The Backstreet Cultural Museum was incorporated as a non-profit organization in 1999, and a board of directors was formed to support the organization. The positive response to housing the museum in the historic Faubourg Tremé neighborhood was both immediate and overwhelming. "People started calling me and giving me all this stuff," Francis said. "The majority of the people giving me this was people I had given a picture to.”
Today, the Backstreet Cultural Museum holds the world’s most comprehensive collection related to New Orleans’ African American community-based masking and processional traditions, including Mardi Gras Indians, jazz funerals, social aid and pleasure clubs, Baby Dolls, and Skull and Bone gangs. The museum’s filmed records of over 500 events constitute the most cohesive archive documenting these cultural traditions.
In addition to its permanent exhibits, the Backstreet Cultural Museum hosts public performances of music and dance, provides outreach programs, and creates an annual book, Keeping Jazz Funerals Alive, that chronicles the year’s jazz funerals.
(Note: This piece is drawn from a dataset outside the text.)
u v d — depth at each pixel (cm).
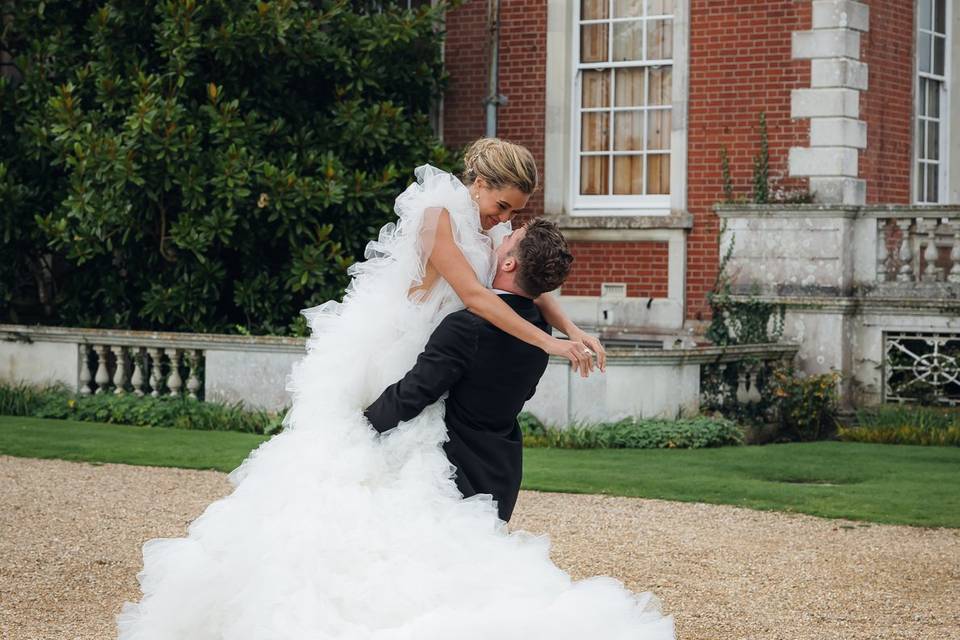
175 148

The Backstreet Cultural Museum collaborates with other institutions to share New Orleans’ culture with a wide audience. The museum provides annual exhibitions at the New Orleans Jazz & Heritage Festival and the Essence Festival. Backstreet’s collections were featured in the Ogden Museum of Southern Art’s exhibition, “Mardi Gras Indians, Jazz Funerals and Second-Line Parades: Works from the Backstreet Cultural Museum.” As part of Prospect.1 New Orleans, the largest biennial of international contemporary art in the United States, the New Orleans Museum of Art’s exhibition showcased Chief Victor Harris’ Mardi Gras Indian suits as well as Sylvester Francis’ photographs and films from the Backstreet Cultural Museum.
The Backstreet Cultural Museum is a pillar in the Tremé community where second-line parades begin and end, the North Side Skull and Bone Gang and Mardi Gras Indians congregate on Mardi Gras day, and schoolchildren identify family members in the photographs on the wall. The museum is active in Tremé and promotes art and culture as important to the neighborhood’s identity and future.
The Backstreet Cultural Museum educates diverse constituencies about New Orleans’ African American heritage. Each year, the museum attracts visitors from around the country and the globe.
OUR MISSION
The mission of the Backstreet Cultural Museum is to preserve and perpetuate the unique cultural traditions of New Orleans' African American society through collections, exhibitions and publications, public programs, and performances. These cultural traditions include Mardi Gras Indians, Skull and Bone gangs, Baby Dolls, jazz funerals, social aid and pleasure clubs, and other related activities, rituals and celebrations.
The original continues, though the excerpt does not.